For a start, we only deal with Group-1 interrupts in Linux. Group-0
interrupts are for the firmware, and we really don't want to see them
(this is consistent with your HW having EL3).

What is the downside of it we support this ? I see one of the implementation here.

https://elixir.bootlin.com/linux/v6.0.7/source/drivers/irqchip/irq-apple-aic.c#L510

We also mask IRQ and FIQ at the same time, so this is a non-starter.
This can be taken care if we support this.

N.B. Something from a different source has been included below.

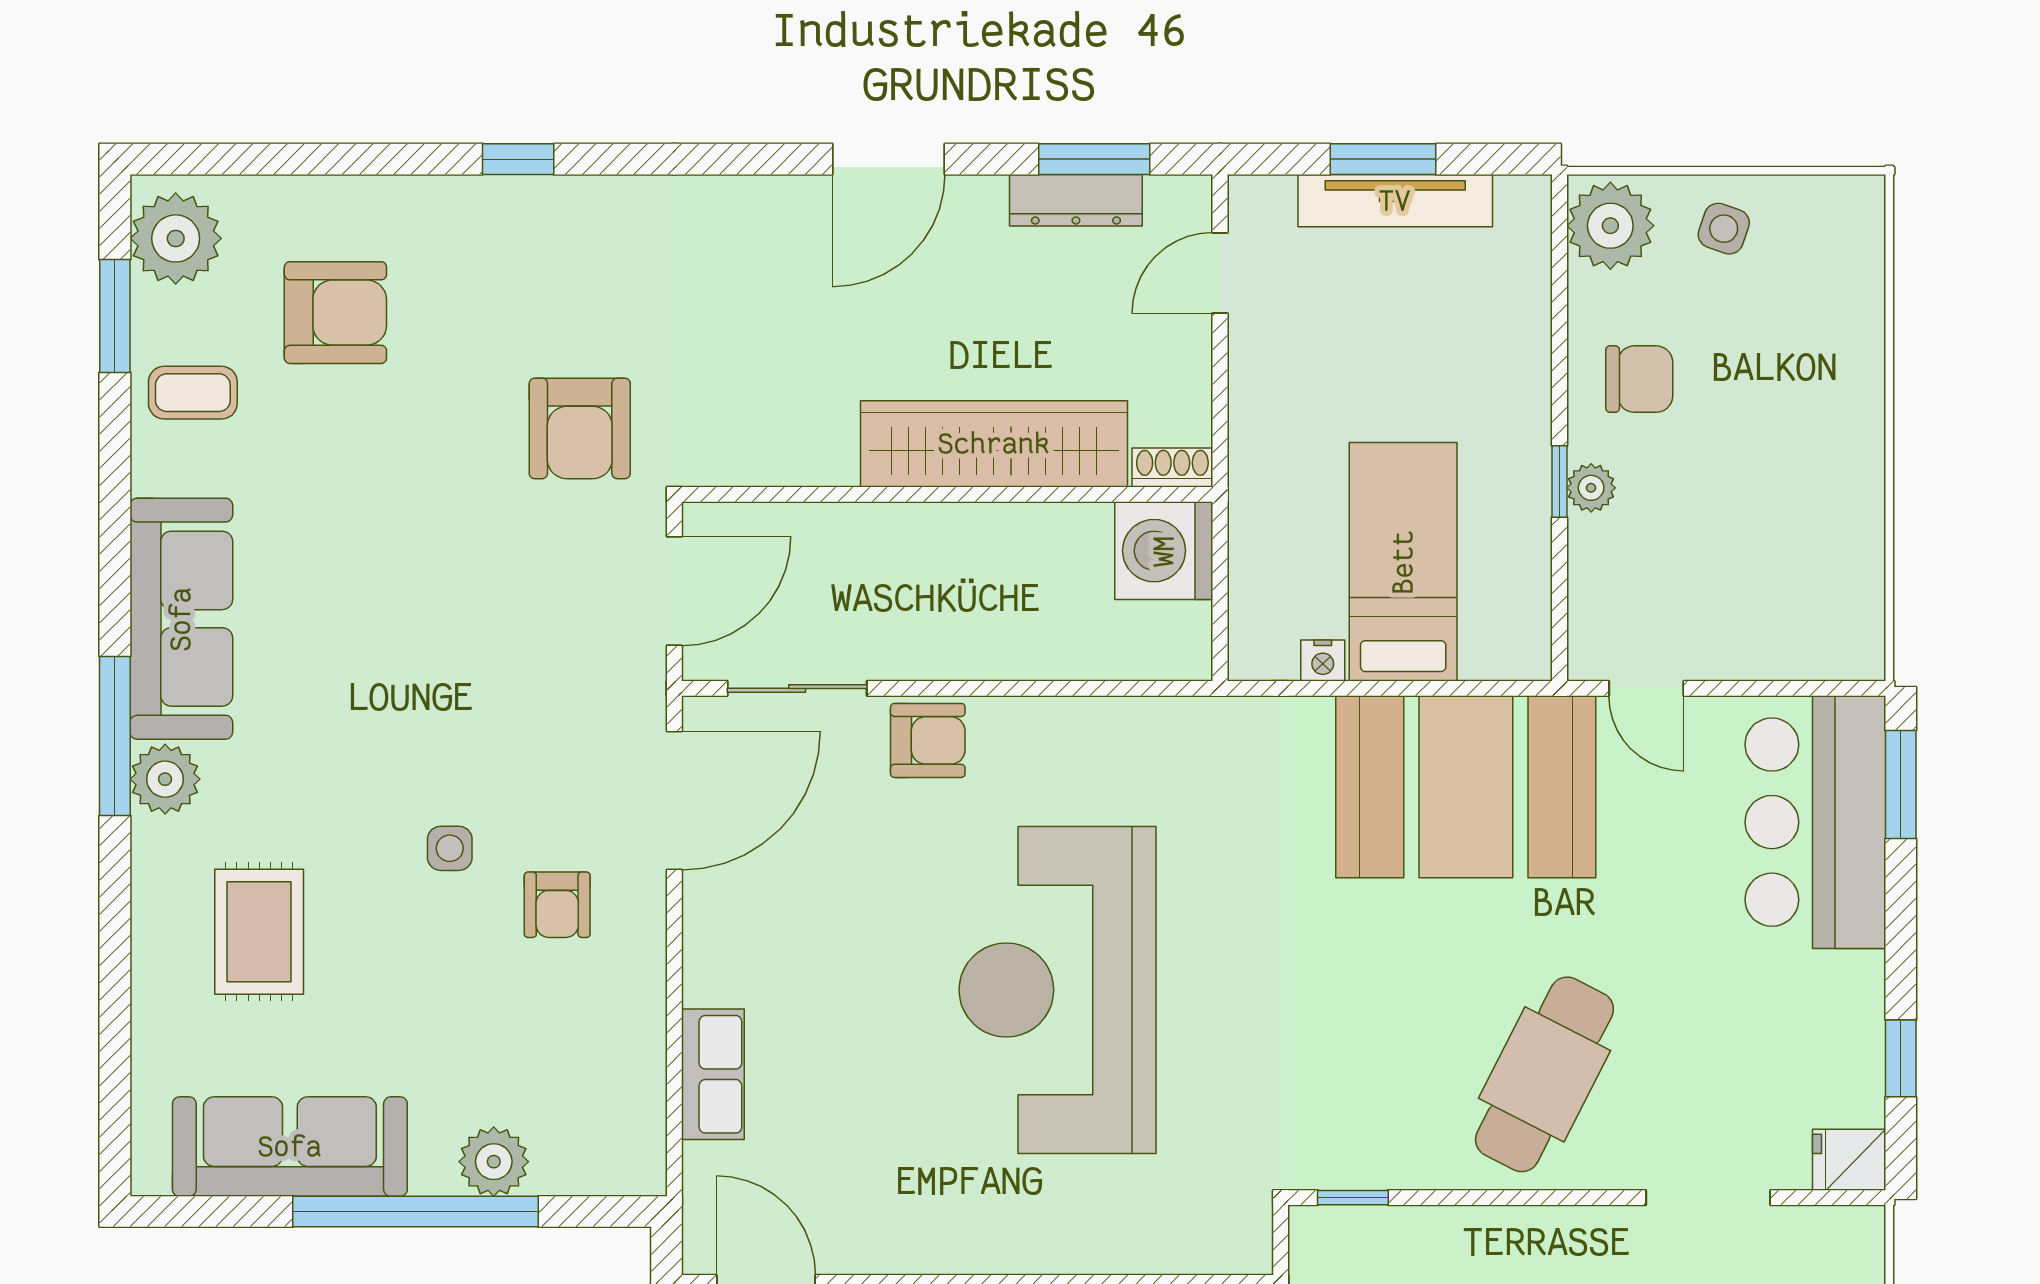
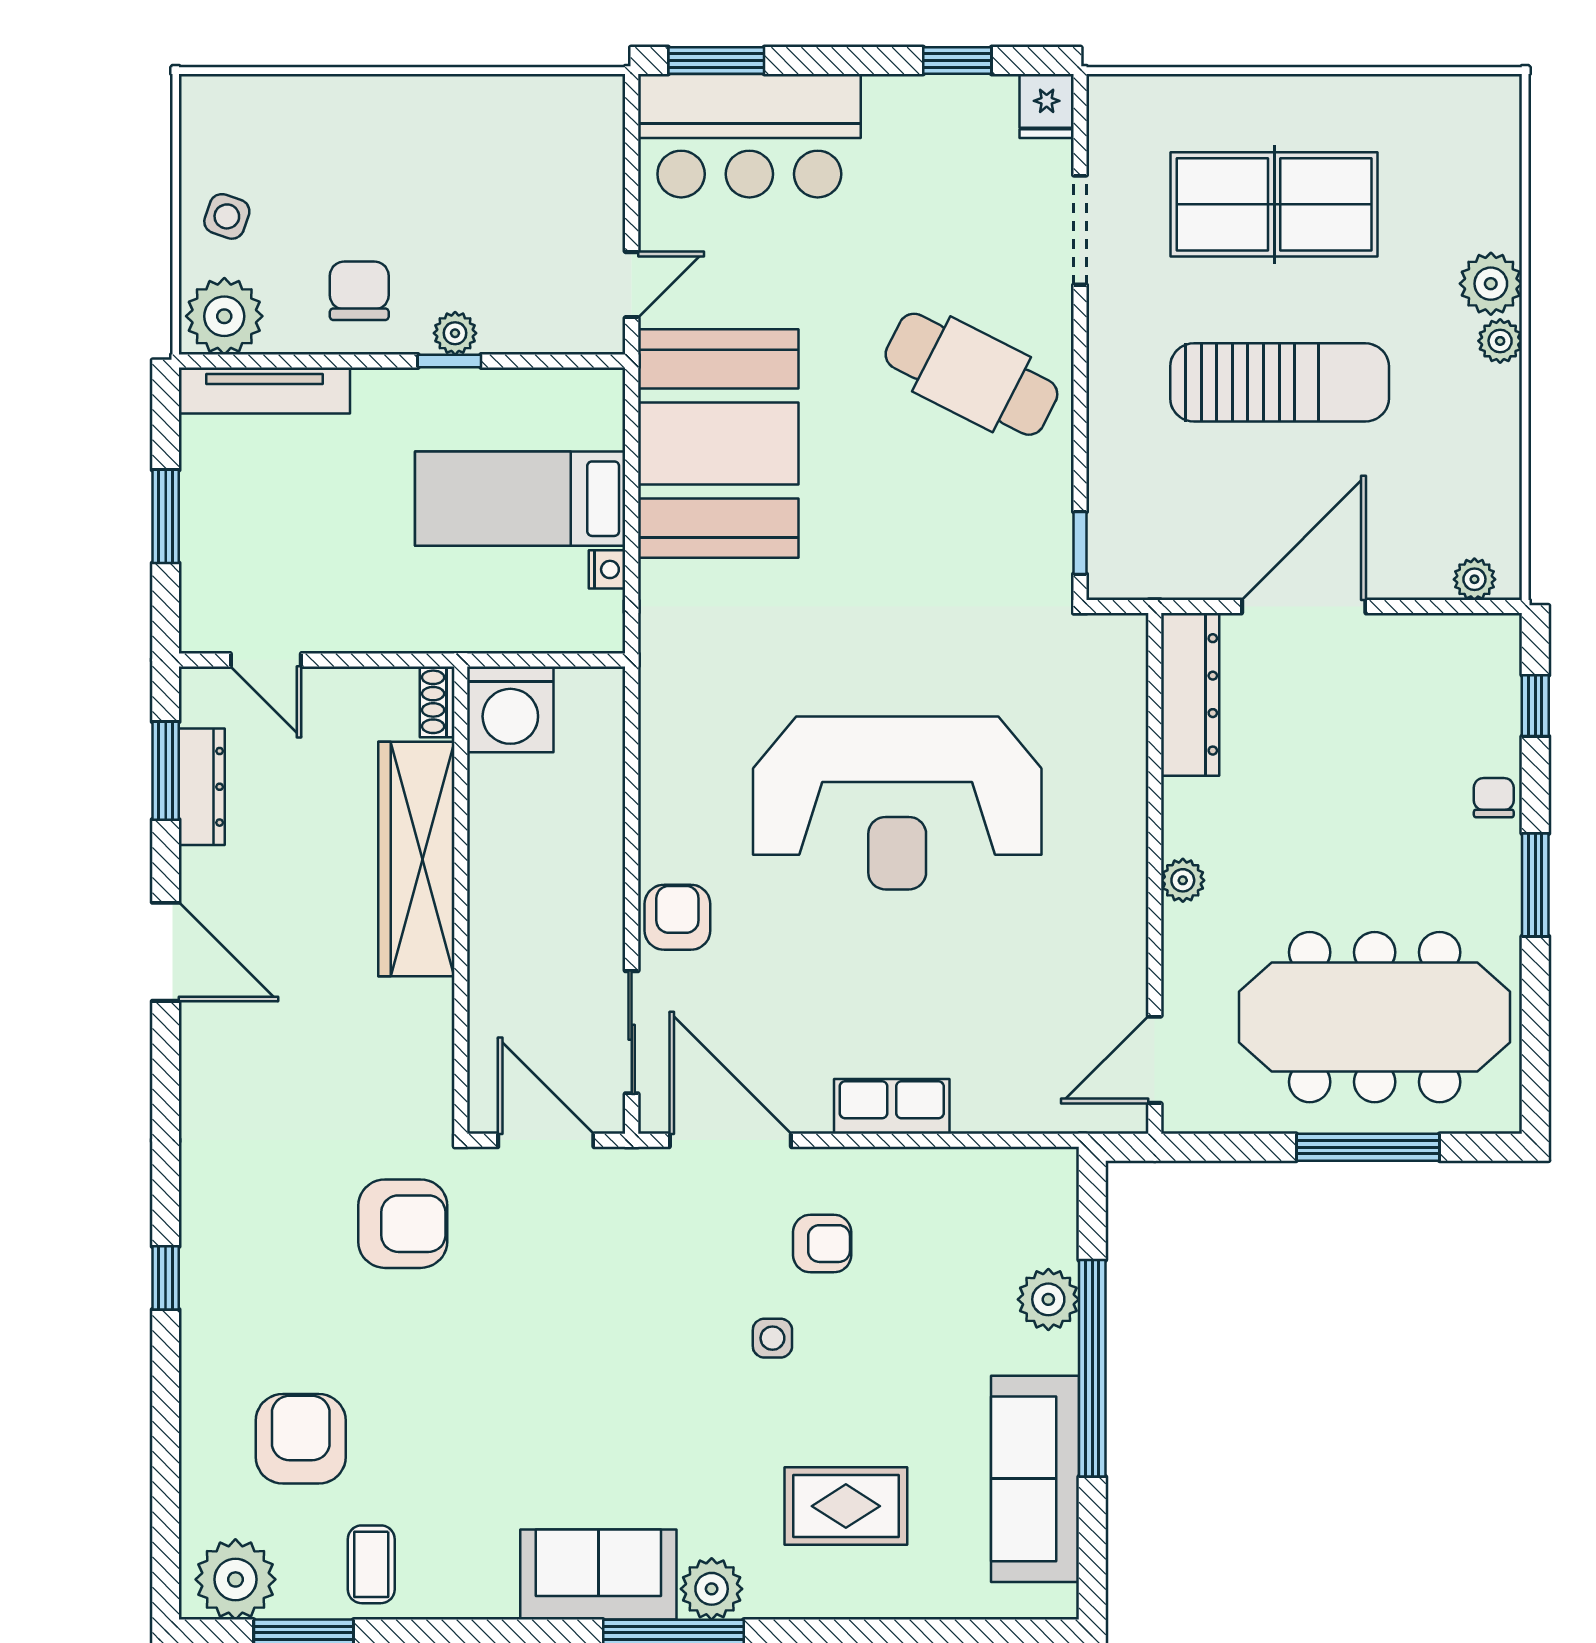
tv unit: (1395, 201) -> (264, 391), moved, turned 90
sofa: (181, 619) -> (598, 1574), width x0.73
row of seats: (713, 1074) -> (892, 1106), moved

If you want to be able to deliver an interrupt while the interrupts
are masked, what you are looking for is the NMI framework, for which
you can register SPIs as (pseudo-)NMI.

Yes, kind of NMI.
I have already looked into this.
Since, in our system El2 is implemented and each physical interrupt get routed to hypervisor and later vIrq comes to El1 and each interrupt enable/disable call exercise pmr register trap can cause latency in
regular run(like multiple VM).

Since, some of the use-case could be special like i have mentioned
in my initial mail where such interrupt will be fatal and system will
get reset after that. I am not able to think of any other use case than
this but can this not be considered as one of the feature.


This is of course assuming that you're using GICv3. If you're using an
older version of the architecture, we don't have a good solution for
you, unfortunately.


we are using GICv3.

Thanks,

M.


-Mukesh